**TEXT TO READ:**
-- -- --
I've had a few different people ask me if i want to just sit down and throw a little pity-party sometimes. I don't. And its not because I'm a marvel or a super-hero. I have made lists over and over in my mind of all the bad and all the good that has come of this. The good list is much, much longer than the bad list and I think I would be so ungrateful to feel sorry for myself for one minute. There are things that I don't like, obviously! My fingers and toes are numb on the ends... and now my heels, too. My taste buds come and go. I have sores in my throat and weird jaw pain. I'm tired and sick sometimes. I'm bald. And there's other stuff. BUT I have felt all the love everyone in the world has for me and have been served daily by friends and family. My sweet husband bends over backwards to make sure I am comfortable and healthy and strong. He worries about me constantly and scolds me for sharing my fork with my kids or anything else that could get me sick. He wakes up with me in the night and hangs out until I get tired again. He sorts my jillions of pills and makes sure I take them every day. He kisses my head. Also, all of my family and friends have sacrificed so much to come and serve me. It is no small thing to get babysitters and help and plane tickets and time off to be here with me. It is so fun to have these people all to myself. They bond with my kids and I get to know everyone so much better. Katie is here now and it has been awesome. She has been so sweet. Mason loves her and I have loved all the conversations we have had. We had a really neat one tonight and it really touched me. She makes me want to be a better person and I'm really going to try. I know of no other way I'd get these opportunities. This is all so worth it. (And let me not forget that I don't have to shave. Definite perk!)
-- -- --
**SUPPLIED RECORDS:**

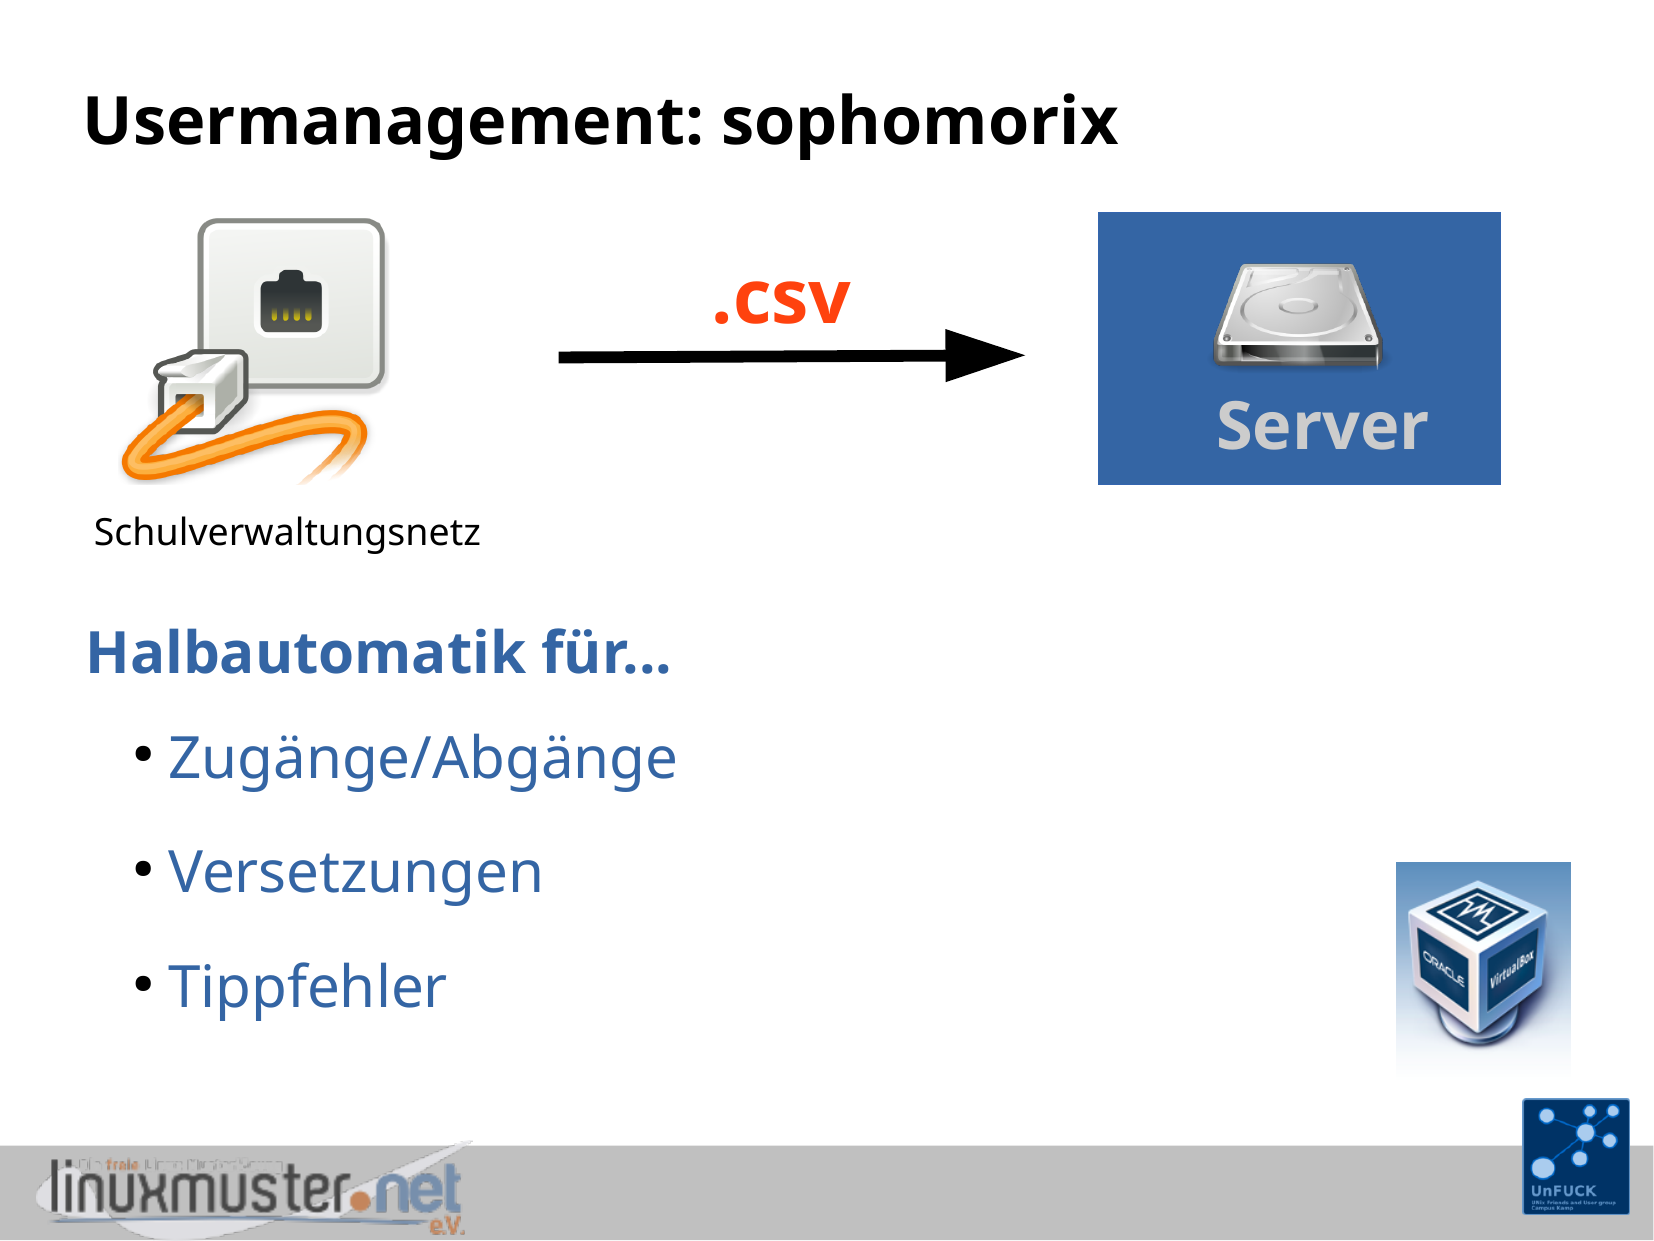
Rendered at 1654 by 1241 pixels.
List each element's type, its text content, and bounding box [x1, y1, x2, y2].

picture [1396, 862, 1571, 1087]
picture [36, 1140, 473, 1241]
text_box .csv [696, 236, 859, 336]
title Usermanagement: sophomorix [82, 49, 1571, 189]
text_box [1098, 212, 1501, 485]
picture [1205, 212, 1394, 370]
text_box Server [1201, 370, 1406, 461]
picture [118, 212, 390, 485]
picture [1522, 1098, 1630, 1215]
text_box Schulverwaltungsnetz [79, 498, 485, 556]
text_box Halbautomatik für... [70, 604, 651, 686]
text_box Zugänge/Abgänge Versetzungen Tippfehler [118, 708, 792, 992]
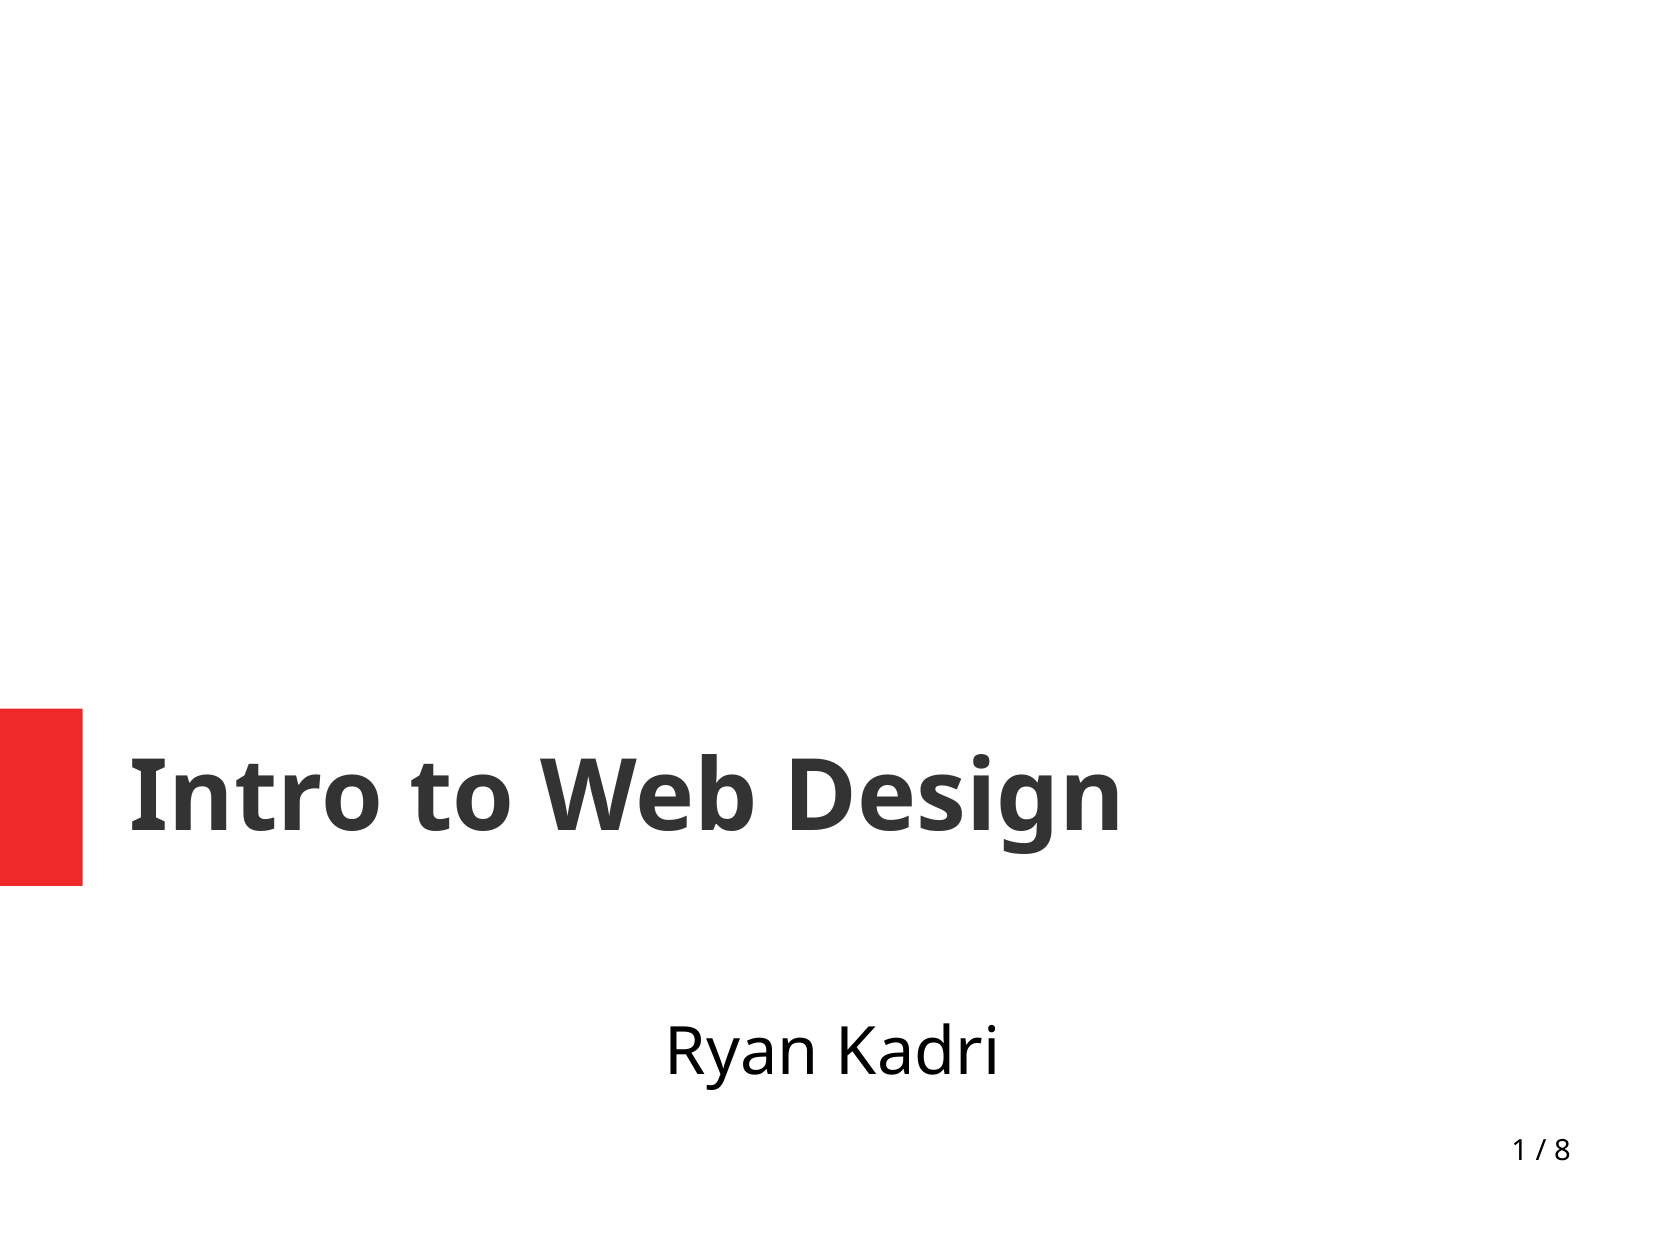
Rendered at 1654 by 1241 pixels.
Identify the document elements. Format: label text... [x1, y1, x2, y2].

subtitle Ryan Kadri [129, 968, 1536, 1130]
title Intro to Web Design [129, 655, 1536, 928]
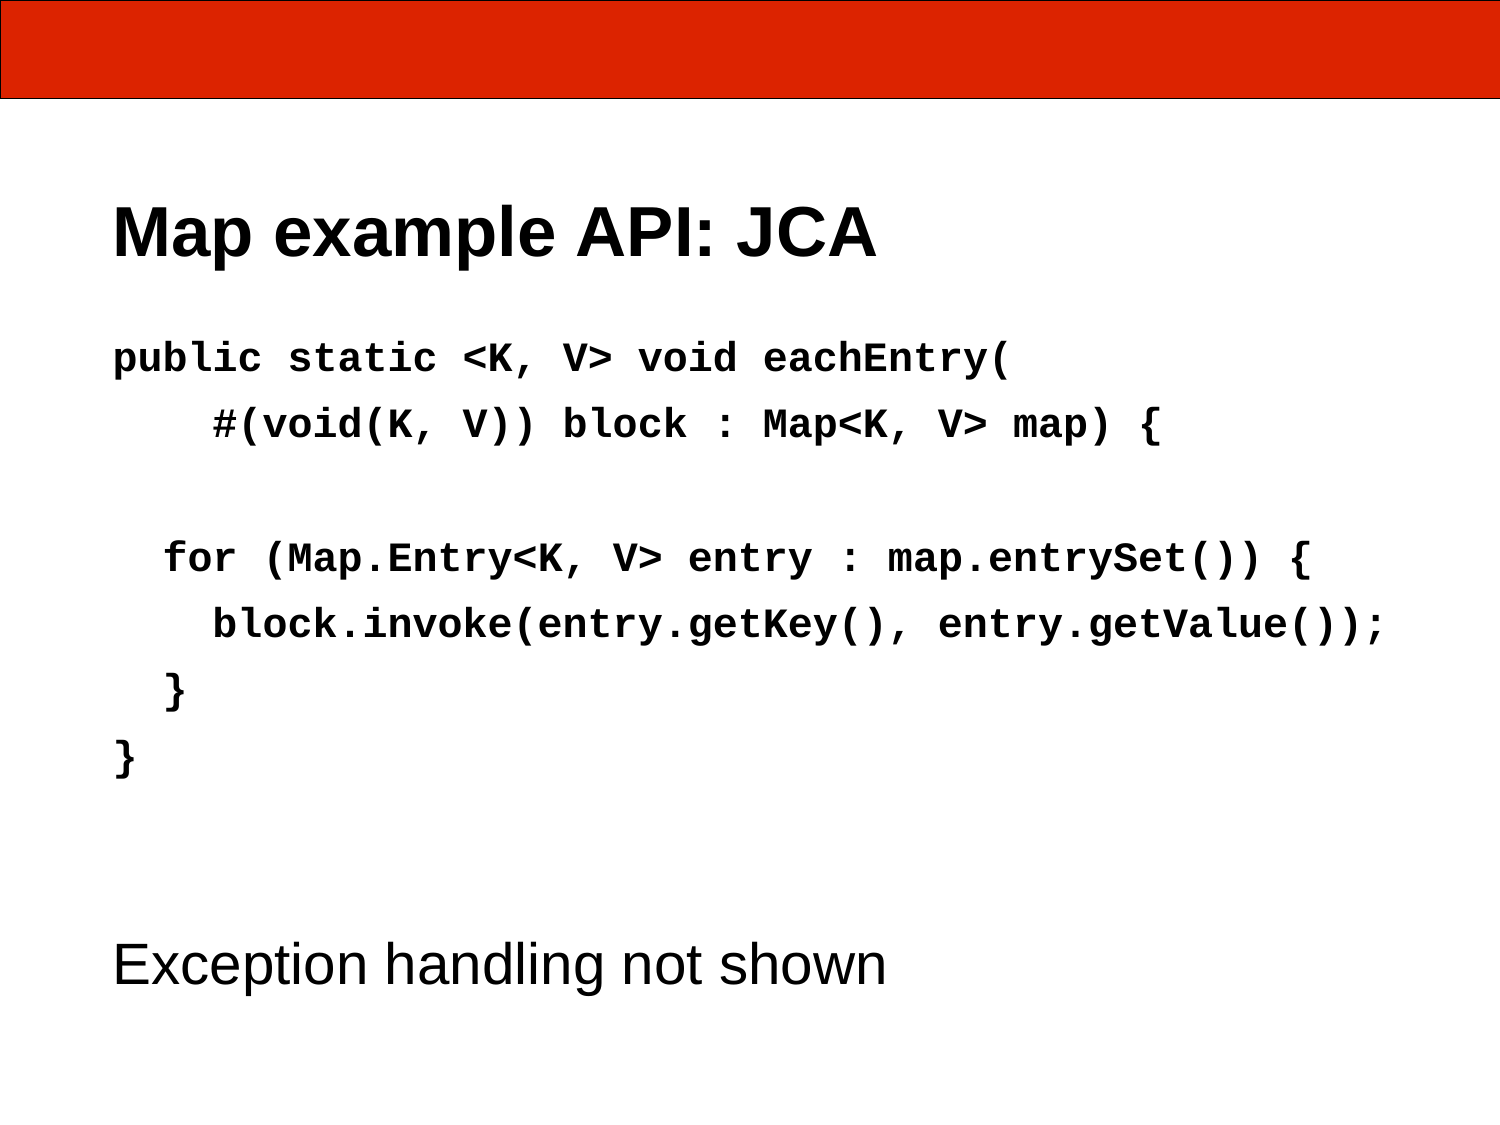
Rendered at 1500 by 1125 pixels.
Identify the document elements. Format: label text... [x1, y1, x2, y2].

list Exception handling not shown [112, 937, 1463, 1030]
title Map example API: JCA [112, 119, 1417, 271]
list public static <K, V> void eachEntry( #(void(K, V)) block : Map<K, V> map) { for (Map.Entry<K, V> entry : map.entrySet()) { block.invoke(entry.getKey(), entry.getValue()); } } [112, 337, 1475, 1030]
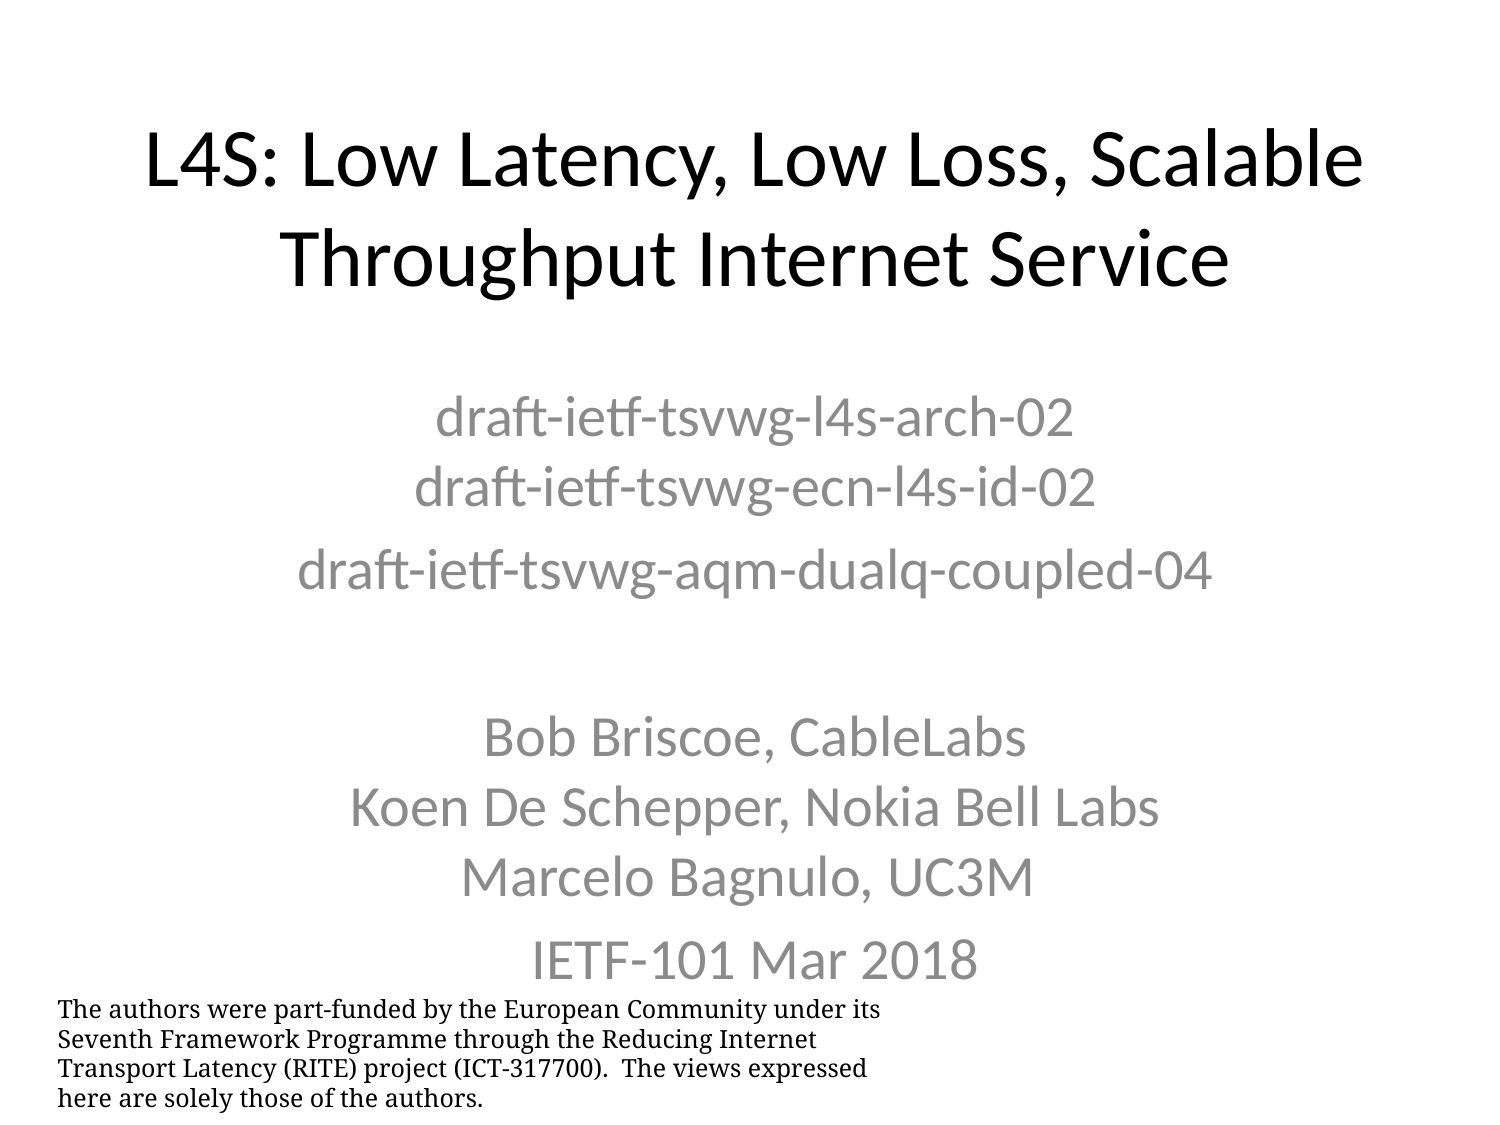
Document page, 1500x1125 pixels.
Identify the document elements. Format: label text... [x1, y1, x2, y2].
-- -- --
**TASKS TO PERFORM:**
- a) For each statement about the text, answer yes or no and quote the words from the text that decide it: (i) The writer's good list is longer than the bad list. (ii) The writer's husband sorts the writer's pills. (iii) The writer wants to throw a pity party sometimes.
- b) Sum up the text in two sentences.
Work from the text alone.

**SOLUTIONS BY TASK:**
- a)
(i) Yes: "The good list is much, much longer than the bad list"
(ii) Yes: "He sorts my jillions of pills and makes sure I take them every day."
(iii) No: "I don't."

- b) The writer refuses to feel sorry for themselves, because the list of good things from this experience is far longer than the list of bad ones, such as numbness, throat sores, tiredness and baldness. A caring husband, family and friends who came to help, and a touching talk with Katie make the writer feel it is all worth it.